■ What is asked
In the forum thread below, when did TommyTurk leave the USA?

■ Source
▼▼▼

Person A then repatriated to their country of citizenship.

Keen to tie-up loose ends & file their final US tax return, with W-2 in hand, Person A discovers for the first time the FBAR requirement. While checking past statements of their “foreign” bank account they discover that the account actually held, say $20,000 to begin with, reducing as time went by to $12,000 (person A made regular automatic payments from this account). The “foreign” bank account payed negligible annual interest, so any interest received per year was a maximum of $50.

Person A is now a little concerned & confused! What to do? 
This person is considering 4 options, but would appreciate suggestions:
1.File taxes as usual & not file a FBAR & FACTA for the “foreign” account that now contains $120,000+?
2.File taxes as usual & file a FBAR / FACTA for the “foreign” account & hope that no further investigation into previous filings is forthcoming.
3.File taxes as usual & file a FBAR / FACTA for the “foreign” account for this tax year & FBAR’s for all previous years & hope that no further investigation into previous filings is forthcoming.
4.Do not file taxes at all as deductibles on earnings have already been payed as per W-2!

As Person A now lives in their country of citizenship, has no ties with & has no need to return to the USA, what would be their best option?

Thanks in advance for your suggestions!


----------



## TommyTurk

The "European country" mentioned is the UK!


----------



## BBCWatcher

Before we get too far here, are you filing 1040NRs? What type of visa did you have? I'm trying to determine whether you were even subject to FinCEN Form 114 filing requirements.


----------



## TommyTurk

Hi BBCWatcher. Thanks for your questions.
My visa was L-1. I filed regular 1040's, not the NR, during my time in the USA, sometimes self filing, sometimes using H&R. 
Regards,
T


----------



## Bevdeforges

It sounds like you may have had a Green Card. Did you turn in your Green Card when taking leave of the US? That, too, can affect your FBAR filing status.
Cheers,
Bev


----------



## TommyTurk

No Green Card, just a series of L-1's. The company I worked for did not sponsor GC's

Regards,
T


----------



## TommyTurk

Just giving this a gentle "bump"! Any useful advice is much appreciated.

Thank you


----------



## Bevdeforges

Depending on how long ago you left the US, I'd do nothing at all. The FATCA stuff comes into full effect only in 2014 (with the bank reporting and all). Going forward, you have no filing obligation to the US, so no problem there. And with the rush of information for the "kick-off" year, it's very doubtful they are going to delve back into prior years - particularly for someone who is no longer subject to US filing requirements.
Cheers,
Bev


----------



## TommyTurk

Thanks for the reply, Bev.
I left the USA at the end of June 2014. The money from my house sale was transferred a few weeks earlier than that. I'm guessing that banks notify the IRS or other Federal financial departments when large sums are transferred outside of the USA.


----------



## BBCWatcher

U.S. banks report large transactions -- and "curious" patterns of smaller transactions -- to the U.S. Treasury Department, yes.


----------



## Bevdeforges

Actually, both sides (sending bank and receiving bank) normally must report a transfer of funds in excess of $10,000 to their respective governments. It's standard operating practice.

▲▲▲

■ Given data
▼▼▼

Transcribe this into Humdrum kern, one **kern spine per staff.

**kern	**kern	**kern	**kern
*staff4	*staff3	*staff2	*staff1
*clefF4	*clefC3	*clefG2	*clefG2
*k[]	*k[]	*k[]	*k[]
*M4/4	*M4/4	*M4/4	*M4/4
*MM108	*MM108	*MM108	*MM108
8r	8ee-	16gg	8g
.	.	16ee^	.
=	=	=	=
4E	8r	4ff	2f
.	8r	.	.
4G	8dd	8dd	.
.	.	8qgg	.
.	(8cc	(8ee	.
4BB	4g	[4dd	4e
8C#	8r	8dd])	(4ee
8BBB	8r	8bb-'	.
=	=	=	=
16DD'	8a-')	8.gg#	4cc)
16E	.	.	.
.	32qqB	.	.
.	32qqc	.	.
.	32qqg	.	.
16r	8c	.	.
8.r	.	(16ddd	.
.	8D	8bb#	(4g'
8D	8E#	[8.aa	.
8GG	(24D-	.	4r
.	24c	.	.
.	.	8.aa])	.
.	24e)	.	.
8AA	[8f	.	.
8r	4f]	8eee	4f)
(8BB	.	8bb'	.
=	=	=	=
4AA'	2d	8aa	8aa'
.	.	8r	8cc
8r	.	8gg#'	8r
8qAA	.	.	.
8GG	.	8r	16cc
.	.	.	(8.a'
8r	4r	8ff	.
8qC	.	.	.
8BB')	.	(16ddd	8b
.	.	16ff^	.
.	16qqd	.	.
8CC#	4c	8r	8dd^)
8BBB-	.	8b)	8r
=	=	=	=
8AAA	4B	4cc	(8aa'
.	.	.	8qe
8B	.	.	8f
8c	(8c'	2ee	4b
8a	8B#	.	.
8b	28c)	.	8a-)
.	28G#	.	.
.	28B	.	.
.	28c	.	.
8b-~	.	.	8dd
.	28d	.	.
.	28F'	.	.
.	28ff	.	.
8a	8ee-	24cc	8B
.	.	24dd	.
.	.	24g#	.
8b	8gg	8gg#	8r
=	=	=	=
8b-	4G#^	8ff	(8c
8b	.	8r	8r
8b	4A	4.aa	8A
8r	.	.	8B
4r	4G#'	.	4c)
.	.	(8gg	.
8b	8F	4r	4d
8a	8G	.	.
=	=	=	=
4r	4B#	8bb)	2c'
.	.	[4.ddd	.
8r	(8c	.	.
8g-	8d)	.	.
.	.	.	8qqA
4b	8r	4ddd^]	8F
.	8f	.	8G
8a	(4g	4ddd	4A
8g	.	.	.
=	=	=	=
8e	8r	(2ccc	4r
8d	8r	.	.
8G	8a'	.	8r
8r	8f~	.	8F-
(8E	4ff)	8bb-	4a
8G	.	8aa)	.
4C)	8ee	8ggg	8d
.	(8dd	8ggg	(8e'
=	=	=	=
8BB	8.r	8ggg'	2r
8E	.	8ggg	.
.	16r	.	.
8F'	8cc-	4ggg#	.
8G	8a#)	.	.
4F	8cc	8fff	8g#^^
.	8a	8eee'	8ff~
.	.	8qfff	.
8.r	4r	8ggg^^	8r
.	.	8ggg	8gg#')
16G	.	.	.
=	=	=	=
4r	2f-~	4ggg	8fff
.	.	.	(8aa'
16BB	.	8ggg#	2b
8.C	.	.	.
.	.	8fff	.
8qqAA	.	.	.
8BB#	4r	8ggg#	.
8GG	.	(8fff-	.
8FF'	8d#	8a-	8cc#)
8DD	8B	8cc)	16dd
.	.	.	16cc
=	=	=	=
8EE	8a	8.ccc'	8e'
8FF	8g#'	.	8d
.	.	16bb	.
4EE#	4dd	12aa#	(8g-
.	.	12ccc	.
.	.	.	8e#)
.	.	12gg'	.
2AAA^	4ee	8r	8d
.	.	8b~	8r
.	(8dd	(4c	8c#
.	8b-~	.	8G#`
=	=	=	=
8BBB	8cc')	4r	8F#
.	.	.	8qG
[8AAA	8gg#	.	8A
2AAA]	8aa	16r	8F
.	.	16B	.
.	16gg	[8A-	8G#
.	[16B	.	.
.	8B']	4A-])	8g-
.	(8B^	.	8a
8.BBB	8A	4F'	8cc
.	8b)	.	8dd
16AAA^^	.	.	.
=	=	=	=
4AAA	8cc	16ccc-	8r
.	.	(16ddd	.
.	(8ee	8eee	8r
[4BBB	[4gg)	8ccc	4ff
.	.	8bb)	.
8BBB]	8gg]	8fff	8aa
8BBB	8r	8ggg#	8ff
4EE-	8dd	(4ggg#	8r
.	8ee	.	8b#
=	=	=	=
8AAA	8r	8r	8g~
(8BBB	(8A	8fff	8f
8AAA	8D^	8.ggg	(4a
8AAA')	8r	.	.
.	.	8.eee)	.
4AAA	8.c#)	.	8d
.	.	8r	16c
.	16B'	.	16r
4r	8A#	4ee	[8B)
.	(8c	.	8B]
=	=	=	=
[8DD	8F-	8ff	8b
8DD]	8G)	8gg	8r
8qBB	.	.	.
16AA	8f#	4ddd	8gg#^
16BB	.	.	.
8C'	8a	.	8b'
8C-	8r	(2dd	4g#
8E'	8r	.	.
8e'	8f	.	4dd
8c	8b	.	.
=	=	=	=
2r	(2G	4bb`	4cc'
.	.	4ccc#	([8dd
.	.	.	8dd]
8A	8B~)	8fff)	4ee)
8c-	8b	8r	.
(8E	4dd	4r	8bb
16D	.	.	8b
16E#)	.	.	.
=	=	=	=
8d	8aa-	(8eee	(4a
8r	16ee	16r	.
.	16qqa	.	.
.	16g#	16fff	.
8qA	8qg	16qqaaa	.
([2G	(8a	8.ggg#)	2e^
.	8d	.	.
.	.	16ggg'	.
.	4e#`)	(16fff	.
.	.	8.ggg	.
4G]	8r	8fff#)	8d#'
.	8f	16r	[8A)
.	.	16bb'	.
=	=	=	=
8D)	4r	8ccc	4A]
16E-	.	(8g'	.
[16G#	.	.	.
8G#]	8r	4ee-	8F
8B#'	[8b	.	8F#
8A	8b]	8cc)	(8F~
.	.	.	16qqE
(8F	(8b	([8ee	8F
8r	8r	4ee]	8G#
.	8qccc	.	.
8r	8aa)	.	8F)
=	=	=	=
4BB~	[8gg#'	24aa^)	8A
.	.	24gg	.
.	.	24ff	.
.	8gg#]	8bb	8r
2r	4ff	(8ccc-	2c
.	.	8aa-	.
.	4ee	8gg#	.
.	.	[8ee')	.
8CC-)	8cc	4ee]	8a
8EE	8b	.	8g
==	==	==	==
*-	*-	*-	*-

▲▲▲

■ The output
At the end of June 2014.